No Offer or Solicitation
This communication relates to the Merger and is for informational purposes only and is not intended to, and shall not, constitute an offer to sell or the solicitation of an offer to buy any securities, or a solicitation of any vote or approval, pursuant to the Merger or otherwise, nor shall there be any sale of securities in any jurisdiction in which such offer, solicitation or sale would be unlawful prior to registration or qualification under the securities laws of any such jurisdiction. No offering of securities shall be made except by means of a prospectus meeting the requirements of Section 10 of the Securities Act of 1933, as amended.

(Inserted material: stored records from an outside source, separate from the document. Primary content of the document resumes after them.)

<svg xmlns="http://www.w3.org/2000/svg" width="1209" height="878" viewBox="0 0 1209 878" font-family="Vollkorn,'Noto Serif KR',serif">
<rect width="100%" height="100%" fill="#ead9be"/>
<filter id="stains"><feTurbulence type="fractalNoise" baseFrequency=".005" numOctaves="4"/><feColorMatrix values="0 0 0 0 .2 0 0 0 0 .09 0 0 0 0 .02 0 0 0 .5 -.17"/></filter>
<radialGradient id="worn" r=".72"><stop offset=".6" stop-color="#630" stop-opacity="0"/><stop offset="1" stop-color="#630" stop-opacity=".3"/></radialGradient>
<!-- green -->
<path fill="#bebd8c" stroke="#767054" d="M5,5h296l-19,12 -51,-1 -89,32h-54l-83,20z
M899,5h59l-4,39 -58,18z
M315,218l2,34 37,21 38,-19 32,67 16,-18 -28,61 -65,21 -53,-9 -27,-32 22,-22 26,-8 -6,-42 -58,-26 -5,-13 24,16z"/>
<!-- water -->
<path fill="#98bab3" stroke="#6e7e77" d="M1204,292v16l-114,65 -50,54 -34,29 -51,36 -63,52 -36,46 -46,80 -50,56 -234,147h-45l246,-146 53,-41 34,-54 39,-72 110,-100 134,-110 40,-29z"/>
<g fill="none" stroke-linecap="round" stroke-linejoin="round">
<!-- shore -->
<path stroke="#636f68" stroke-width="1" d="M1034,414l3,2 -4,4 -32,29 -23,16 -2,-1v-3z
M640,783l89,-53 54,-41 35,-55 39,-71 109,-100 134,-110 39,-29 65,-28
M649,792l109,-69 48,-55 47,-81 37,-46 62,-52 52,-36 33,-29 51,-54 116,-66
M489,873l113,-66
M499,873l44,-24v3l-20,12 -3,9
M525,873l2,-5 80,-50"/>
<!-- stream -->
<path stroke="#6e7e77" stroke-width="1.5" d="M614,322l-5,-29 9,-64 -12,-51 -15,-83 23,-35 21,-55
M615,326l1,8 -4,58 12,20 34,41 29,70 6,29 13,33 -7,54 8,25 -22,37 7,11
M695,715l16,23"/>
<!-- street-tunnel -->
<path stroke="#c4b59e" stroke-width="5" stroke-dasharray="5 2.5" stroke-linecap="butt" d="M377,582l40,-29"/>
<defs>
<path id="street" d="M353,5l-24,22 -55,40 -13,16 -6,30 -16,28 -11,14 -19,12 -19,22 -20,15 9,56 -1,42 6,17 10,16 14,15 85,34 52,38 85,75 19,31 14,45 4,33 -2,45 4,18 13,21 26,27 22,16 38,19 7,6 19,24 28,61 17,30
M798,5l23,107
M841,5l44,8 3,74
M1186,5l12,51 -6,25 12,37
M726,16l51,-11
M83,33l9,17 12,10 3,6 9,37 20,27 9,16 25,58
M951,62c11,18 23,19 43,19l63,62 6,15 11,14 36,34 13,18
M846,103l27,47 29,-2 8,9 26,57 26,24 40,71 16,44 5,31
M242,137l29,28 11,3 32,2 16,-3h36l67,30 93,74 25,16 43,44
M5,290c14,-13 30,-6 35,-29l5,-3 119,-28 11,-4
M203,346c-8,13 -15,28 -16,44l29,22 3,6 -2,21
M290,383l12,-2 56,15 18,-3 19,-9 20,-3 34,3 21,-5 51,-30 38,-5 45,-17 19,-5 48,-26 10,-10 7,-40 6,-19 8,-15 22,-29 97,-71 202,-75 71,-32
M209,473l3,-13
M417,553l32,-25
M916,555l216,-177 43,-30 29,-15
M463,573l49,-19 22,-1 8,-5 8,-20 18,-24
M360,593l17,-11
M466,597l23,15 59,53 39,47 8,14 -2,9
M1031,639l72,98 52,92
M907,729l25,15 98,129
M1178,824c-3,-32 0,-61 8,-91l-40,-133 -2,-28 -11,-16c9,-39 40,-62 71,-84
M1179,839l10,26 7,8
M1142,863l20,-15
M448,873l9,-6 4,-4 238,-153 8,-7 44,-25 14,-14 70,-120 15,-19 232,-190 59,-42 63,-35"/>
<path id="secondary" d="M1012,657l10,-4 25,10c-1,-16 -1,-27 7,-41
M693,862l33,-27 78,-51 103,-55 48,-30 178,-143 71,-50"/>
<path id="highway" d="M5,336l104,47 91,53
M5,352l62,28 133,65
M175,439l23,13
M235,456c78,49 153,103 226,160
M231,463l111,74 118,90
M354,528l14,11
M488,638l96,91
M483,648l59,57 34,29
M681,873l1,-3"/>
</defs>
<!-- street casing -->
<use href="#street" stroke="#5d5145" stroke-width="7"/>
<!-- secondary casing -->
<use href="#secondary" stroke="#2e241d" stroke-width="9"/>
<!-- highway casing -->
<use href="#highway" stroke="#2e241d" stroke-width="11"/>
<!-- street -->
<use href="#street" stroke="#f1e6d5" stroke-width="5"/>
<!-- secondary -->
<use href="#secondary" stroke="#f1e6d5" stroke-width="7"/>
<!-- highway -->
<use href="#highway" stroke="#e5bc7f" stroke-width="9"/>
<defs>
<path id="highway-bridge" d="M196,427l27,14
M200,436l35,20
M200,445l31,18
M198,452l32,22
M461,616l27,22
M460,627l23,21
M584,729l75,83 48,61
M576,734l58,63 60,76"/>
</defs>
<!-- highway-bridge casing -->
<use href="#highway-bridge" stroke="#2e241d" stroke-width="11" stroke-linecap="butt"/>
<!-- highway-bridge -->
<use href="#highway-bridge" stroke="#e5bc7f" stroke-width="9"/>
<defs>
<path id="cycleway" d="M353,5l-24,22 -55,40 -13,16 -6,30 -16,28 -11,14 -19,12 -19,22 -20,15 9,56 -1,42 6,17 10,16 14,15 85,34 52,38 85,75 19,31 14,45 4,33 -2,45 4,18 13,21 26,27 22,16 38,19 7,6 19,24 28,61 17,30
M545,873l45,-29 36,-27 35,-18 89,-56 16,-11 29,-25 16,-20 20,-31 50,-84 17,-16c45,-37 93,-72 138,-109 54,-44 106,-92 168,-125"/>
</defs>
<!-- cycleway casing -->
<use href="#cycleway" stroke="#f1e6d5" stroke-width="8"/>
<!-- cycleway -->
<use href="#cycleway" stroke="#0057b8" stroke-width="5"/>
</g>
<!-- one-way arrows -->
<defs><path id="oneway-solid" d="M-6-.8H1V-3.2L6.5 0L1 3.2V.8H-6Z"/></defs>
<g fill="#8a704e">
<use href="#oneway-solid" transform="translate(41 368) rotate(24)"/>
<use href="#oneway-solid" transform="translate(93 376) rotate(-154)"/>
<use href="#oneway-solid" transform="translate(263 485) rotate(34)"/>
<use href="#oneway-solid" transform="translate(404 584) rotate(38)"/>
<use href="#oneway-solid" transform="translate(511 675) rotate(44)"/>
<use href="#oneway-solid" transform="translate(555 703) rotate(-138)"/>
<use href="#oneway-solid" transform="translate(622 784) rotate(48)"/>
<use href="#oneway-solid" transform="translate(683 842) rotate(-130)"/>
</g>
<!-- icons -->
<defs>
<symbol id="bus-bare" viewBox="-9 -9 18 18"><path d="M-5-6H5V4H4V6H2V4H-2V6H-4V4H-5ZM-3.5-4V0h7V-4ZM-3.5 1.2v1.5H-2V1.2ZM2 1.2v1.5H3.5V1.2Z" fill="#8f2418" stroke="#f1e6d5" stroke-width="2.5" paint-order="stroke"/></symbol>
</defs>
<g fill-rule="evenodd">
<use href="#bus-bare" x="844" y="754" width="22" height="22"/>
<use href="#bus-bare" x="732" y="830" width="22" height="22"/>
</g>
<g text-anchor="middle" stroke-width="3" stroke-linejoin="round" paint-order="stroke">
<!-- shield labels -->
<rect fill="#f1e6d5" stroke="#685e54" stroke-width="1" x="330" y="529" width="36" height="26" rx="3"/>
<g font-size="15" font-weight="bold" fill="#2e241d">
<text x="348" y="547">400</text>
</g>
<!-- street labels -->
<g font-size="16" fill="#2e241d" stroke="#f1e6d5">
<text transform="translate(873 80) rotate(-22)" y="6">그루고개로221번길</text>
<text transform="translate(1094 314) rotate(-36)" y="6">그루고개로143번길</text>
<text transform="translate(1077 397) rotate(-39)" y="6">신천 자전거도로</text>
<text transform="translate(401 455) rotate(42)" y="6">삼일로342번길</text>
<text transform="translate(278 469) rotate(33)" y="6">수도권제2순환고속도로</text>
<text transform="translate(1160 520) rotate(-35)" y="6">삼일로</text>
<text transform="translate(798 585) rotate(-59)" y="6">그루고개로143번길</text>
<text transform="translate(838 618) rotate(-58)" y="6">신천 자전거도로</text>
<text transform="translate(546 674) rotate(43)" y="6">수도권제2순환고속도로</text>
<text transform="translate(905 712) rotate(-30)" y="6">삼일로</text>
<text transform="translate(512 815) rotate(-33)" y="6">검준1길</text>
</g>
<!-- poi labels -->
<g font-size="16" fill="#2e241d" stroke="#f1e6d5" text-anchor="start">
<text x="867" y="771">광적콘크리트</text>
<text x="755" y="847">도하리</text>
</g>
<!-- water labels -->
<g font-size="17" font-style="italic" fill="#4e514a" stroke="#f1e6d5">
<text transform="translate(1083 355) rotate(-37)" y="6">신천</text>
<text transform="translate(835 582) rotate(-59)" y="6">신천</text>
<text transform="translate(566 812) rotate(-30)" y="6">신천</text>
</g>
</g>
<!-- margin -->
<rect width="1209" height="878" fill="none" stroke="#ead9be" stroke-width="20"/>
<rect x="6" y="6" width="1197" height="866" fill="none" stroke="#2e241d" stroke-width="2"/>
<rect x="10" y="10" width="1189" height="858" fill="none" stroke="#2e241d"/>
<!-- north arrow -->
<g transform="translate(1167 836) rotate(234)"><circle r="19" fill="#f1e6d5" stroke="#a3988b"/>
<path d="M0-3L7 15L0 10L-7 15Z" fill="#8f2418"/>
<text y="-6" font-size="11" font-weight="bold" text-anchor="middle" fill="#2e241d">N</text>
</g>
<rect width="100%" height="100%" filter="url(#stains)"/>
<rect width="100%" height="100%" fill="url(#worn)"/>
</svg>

Cautionary Note Regarding Forward-Looking Statements
This news release contains, and our officers and representatives may from time to time make, “forward-looking statements” within the meaning of the safe harbor provisions of the U.S. Private Securities Litigation Reform Act of 1995. Forward-looking statements are neither historical facts nor assurances of future performance. Instead, they are based only on our current beliefs, expectations and assumptions regarding the future of our business, future plans and strategies, projections, anticipated events and trends, the economy and other future conditions. Forward-looking statements can be identified by words such as: “anticipate,” “intend,” “plan,” “goal,” “seek,” “believe,” “project,” “estimate,” “expect,” “strategy,” “future,” “likely,” “may,” “should,” “will” and similar references to future periods. In particular, this news release includes (without limitation) forward-looking information pertaining to: the anticipated financial performance of the combined entity; the expected run rate synergies and efficiencies to be achieved as a result of the transaction; expected accretion to discretionary cash flow; expectations regarding the leverage and dividend profile of the combined entity; expansion and growth of the business; Kodiak’s plans to finance the transaction; and the receipt of all necessary approvals to close the transaction and the timing associated therewith. This forward-looking information is based on assumptions, estimates and analysis made by Kodiak and CSI Compressco and their perception of trends, current conditions and expected developments, as well as other factors that are believed by Kodiak and CSI Compressco to be reasonable and relevant in the circumstances and in light of the transaction.
Because forward-looking statements relate to the future, they are subject to inherent uncertainties, risks and changes in circumstances that are difficult to predict and many of which are outside of Kodiak and CSI Compressco’s control. Actual results and financial condition may differ materially from those indicated in the forward-looking statements. Therefore, you should not place undue reliance on any of these forward-looking statements. Important factors that could cause Kodiak and CSI Compressco’s actual results and financial condition to differ materially from those indicated in the forward-looking statements include, among others, the following: the satisfaction of closing conditions to the transaction in a timely manner, if at all; receipt of all necessary regulatory and/or competition approvals on terms acceptable to Kodiak and CSI Compressco; the ability of the combined entity to realize the anticipated benefits of, and synergies from, the transaction and the timing and quantum thereof; consequences of not completing the transaction, including the volatility of the equity prices of Kodiak and CSI Compressco, negative reactions from the investment community and the required payment of certain; actions taken by government entities or others seeking to prevent or alter the terms of the Transaction; potential undisclosed liabilities unidentified during the due diligence process; the accuracy of the pro forma financial information of the combined entity; the success of business integration and the time required to successfully integrate; the focus of management’s time and attention on the transaction and other disruptions arising from the transaction; the ability to maintain desirable financial ratios; the ability to access various sources of debt and equity capital, generally, and on acceptable terms; the ability to maintain relationships with partners and to successfully manage and operate integrated businesses; and such other factors as discussed throughout the “Risk Factors” and “Management’s Discussion and Analysis of Financial Condition and Results of Operations” sections of Kodiak’s final prospectus filed with the SEC on June 30, 2023 pursuant to Rule 424(b)(4) and throughout Part I, Item 2. “Management’s Discussion and Analysis of Financial Condition and Results of Operations” and Part II, Item 1A. “Risk Factors” sections of Kodiak’s and CSI Compressco’s Quarterly Report on Form 10-Q for the quarterly period ended September 30, 2023.